A former mutual fund dealer representative and executive who engaged in personal financial dealings with clients, including arranging a loan between clients — allegedly to repay a debt to a “gang” — has been sanctioned by a regulatory hearing panel.
A hearing panel of the Canadian Investment Regulatory Organization (CIRO) permanently banned Antony Kin San Chau, a former rep and founder of TeamMax Investment Corp.
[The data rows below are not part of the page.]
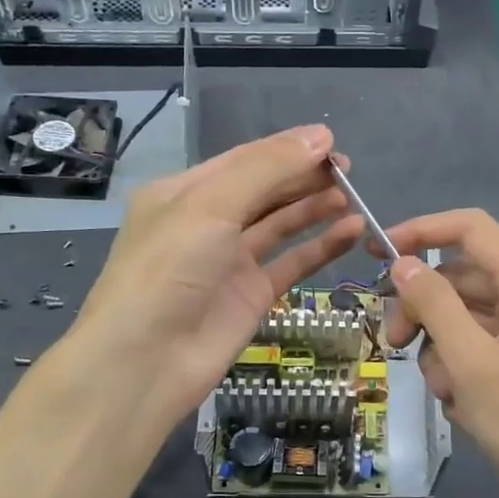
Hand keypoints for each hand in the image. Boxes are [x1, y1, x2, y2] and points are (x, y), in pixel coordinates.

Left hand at [67, 124, 363, 424]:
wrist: (145, 361)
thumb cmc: (169, 270)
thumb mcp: (211, 206)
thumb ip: (267, 169)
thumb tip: (320, 136)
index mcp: (185, 192)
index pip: (245, 160)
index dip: (288, 149)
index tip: (332, 142)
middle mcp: (207, 223)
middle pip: (265, 190)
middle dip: (304, 178)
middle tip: (349, 172)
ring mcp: (231, 261)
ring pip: (280, 225)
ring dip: (314, 209)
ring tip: (353, 197)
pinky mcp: (252, 296)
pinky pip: (292, 263)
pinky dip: (321, 247)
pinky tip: (351, 232)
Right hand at [386, 209, 498, 497]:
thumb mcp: (471, 361)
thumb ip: (433, 305)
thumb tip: (401, 264)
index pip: (471, 229)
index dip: (422, 231)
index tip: (377, 252)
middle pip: (460, 278)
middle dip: (422, 308)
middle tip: (394, 344)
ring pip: (462, 317)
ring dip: (439, 348)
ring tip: (445, 391)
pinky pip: (476, 347)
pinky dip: (458, 368)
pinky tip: (461, 404)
It also imposed a $400,000 fine and ordered him to pay $15,000 in costs after finding that he breached the self-regulatory organization (SRO)’s rules and failed to co-operate with its investigation.
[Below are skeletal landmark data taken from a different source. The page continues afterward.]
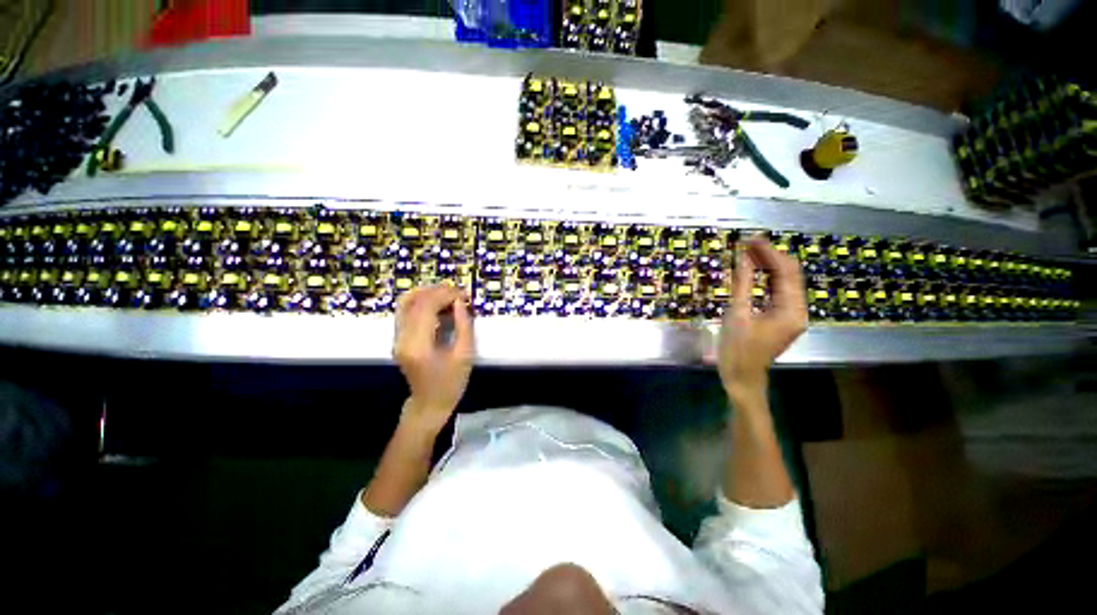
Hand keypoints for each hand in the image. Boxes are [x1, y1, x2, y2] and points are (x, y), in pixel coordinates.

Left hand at [393, 284, 474, 432]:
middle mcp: (402, 339)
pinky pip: (406, 312)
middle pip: (414, 302)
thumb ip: (464, 326)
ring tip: (448, 293)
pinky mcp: (398, 338)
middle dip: (438, 292)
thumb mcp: (465, 355)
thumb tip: (460, 302)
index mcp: (418, 345)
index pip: (426, 308)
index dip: (445, 295)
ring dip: (427, 294)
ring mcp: (397, 338)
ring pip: (406, 303)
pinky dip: (421, 302)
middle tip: (458, 291)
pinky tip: (437, 303)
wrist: (429, 404)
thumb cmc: (451, 383)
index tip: (464, 294)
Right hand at [719, 237, 807, 397]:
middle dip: (769, 256)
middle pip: (789, 274)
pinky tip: (753, 270)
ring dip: (767, 265)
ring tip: (747, 252)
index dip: (768, 252)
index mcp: (791, 310)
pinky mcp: (782, 317)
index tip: (750, 239)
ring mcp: (791, 314)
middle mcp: (798, 310)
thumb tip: (742, 258)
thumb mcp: (737, 315)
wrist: (742, 377)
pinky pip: (778, 291)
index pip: (786, 271)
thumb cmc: (737, 349)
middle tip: (746, 243)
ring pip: (784, 281)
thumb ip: (742, 284)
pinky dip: (766, 278)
According to the SRO, Chau breached the conflict of interest rules when, in 2018, he induced one of his clients to lend $250,000 to another client, ostensibly so that they could repay a debt to an unnamed gang.
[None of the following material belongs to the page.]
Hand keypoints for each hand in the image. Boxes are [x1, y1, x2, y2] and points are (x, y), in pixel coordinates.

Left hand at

“[The client] told Mr. Chau that he owed money to a ‘gang’ and that if the gang were not paid, [the client] would be ‘exposed’ and [the client’s] wife would be embarrassed,” the panel noted in its decision.
At the time, Chau and certain clients had already given almost $1.2 million to the client with the gang debt for various investments in parking spaces and other property, the panel said — and helping him get out of trouble was intended to preserve their ability to get paid back on their investments.
The panel found that by arranging the loan between clients, Chau violated the SRO’s rules.
“In inducing [a client] to lend $250,000 to [another client], Mr. Chau arranged a transaction involving an obvious conflict of interest,” the panel said, adding that the conflict wasn’t disclosed to TeamMax’s chief compliance officer.
“More significantly, he did not disclose to the client, the risks of the loan or the conflict between his and [her] interest, namely, that the loan was required to enable [the client] to pay the ‘gang’ in order to protect the possibility of Mr. Chau’s being repaid the $1.2 million that [the client] owed him and his clients,” it said. “Instead, he misrepresented the purpose and risk of the loan.”
The panel also found that Chau breached the SRO’s rules by failing to co-operate with its investigation.